Task goal:
Your response should contain each line of the data that includes "parnum".

════

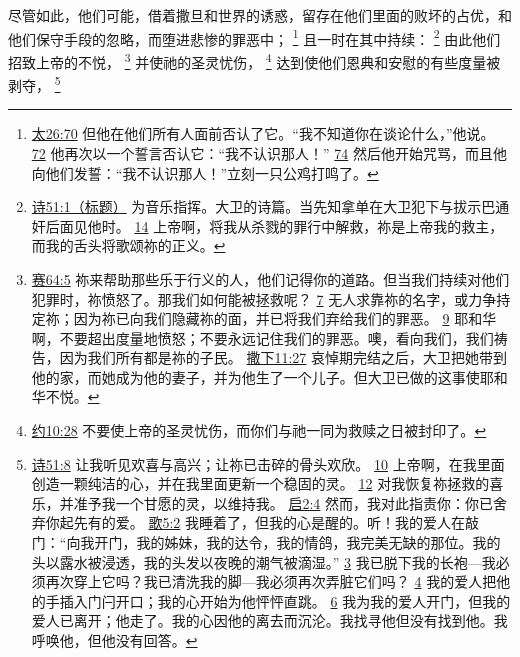 \documentclass[12pt, a4paper, oneside]{ctexart}
\newcounter{parnum}[section]
\newcommand{\N}{%
   \noindent\refstepcounter{parnum}%
    \makebox[\parindent][l]{\textbf{\arabic{parnum}.}}}
\begin{document}
\N 尽管如此，他们可能，借着撒旦和世界的诱惑，留存在他们里面的败坏的占优，和他们保守手段的忽略，而堕进悲惨的罪恶中；
	\footnote {
		\href{https://biblehub.com/matthew/26-70.htm}{太26:70} 但他在他们所有人面前否认了它。“我不知道你在谈论什么，”他说。
		\href{https://biblehub.com/matthew/26-72.htm}{72} 他再次以一个誓言否认它：“我不认识那人！”
		\href{https://biblehub.com/matthew/26-74.htm}{74} 然后他开始咒骂，而且他向他们发誓：“我不认识那人！”立刻一只公鸡打鸣了。
	}
	且一时在其中持续：
	\footnote {
		\href{https://biblehub.com/psalms/51-1.htm}{诗51:1（标题）} 为音乐指挥。大卫的诗篇。当先知拿单在大卫犯下与拔示巴通奸后面见他时。
		\href{https://biblehub.com/psalms/51-14.htm}{14} 上帝啊，将我从杀戮的罪行中解救，祢是上帝我的救主，而我的舌头将歌颂祢的正义。
	}
	由此他们招致上帝的不悦，
	\footnote {
		\href{https://biblehub.com/isaiah/64-5.htm}{赛64:5} 祢来帮助那些乐于行义的人，他们记得你的道路。但当我们持续对他们犯罪时，祢愤怒了。那我们如何能被拯救呢？
		\href{https://biblehub.com/isaiah/64-7.htm}{7} 无人求靠祢的名字，或力争持定祢；因为祢已向我们隐藏祢的面，并已将我们弃给我们的罪恶。
		\href{https://biblehub.com/isaiah/64-9.htm}{9} 耶和华啊，不要超出度量地愤怒；不要永远记住我们的罪恶。噢，看向我们，我们祷告，因为我们所有都是祢的子民。
		\href{https://biblehub.com/2_samuel/11-27.htm}{撒下11:27} 哀悼期完结之后，大卫把她带到他的家，而她成为他的妻子，并为他生了一个儿子。但大卫已做的这事使耶和华不悦。
	}
	并使祂的圣灵忧伤，
	\footnote {
		\href{https://biblehub.com/ephesians/4-30.htm}{约10:28} 不要使上帝的圣灵忧伤，而你们与祂一同为救赎之日被封印了。
	}
	达到使他们恩典和安慰的有些度量被剥夺，
	\footnote {
		\href{https://biblehub.com/psalms/51-8.htm}{诗51:8} 让我听见欢喜与高兴；让祢已击碎的骨头欢欣。
		\href{https://biblehub.com/psalms/51-10.htm}{10} 上帝啊，在我里面创造一颗纯洁的心，并在我里面更新一个稳固的灵。
		\href{https://biblehub.com/psalms/51-12.htm}{12} 对我恢复祢拯救的喜乐，并准予我一个甘愿的灵，以维持我。
		\href{https://biblehub.com/revelation/2-4.htm}{启2:4} 然而，我对此指责你：你已舍弃你起先有的爱。
		\href{https://biblehub.com/songs/5-2.htm}{歌5:2} 我睡着了，但我的心是醒的。听！我的爱人在敲门：“向我开门，我的姊妹，我的达令，我的情鸽，我完美无缺的那位。我的头以露水被浸透，我的头发以夜晚的潮气被滴湿。”
		\href{https://biblehub.com/songs/5-3.htm}{3} 我已脱下我的长袍---我必须再次穿上它吗？我已清洗我的脚---我必须再次弄脏它们吗？
		\href{https://biblehub.com/songs/5-4.htm}{4} 我的爱人把他的手插入门闩开口；我的心开始为他怦怦直跳。
		\href{https://biblehub.com/songs/5-6.htm}{6} 我为我的爱人开门，但我的爱人已离开；他走了。我的心因他的离去而沉沦。我找寻他但没有找到他。我呼唤他，但他没有回答。
	}
\end{document}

════

Result for this exercise:
\newcounter{parnum}[section]
   \noindent\refstepcounter{parnum}%
    \makebox[\parindent][l]{\textbf{\arabic{parnum}.}}}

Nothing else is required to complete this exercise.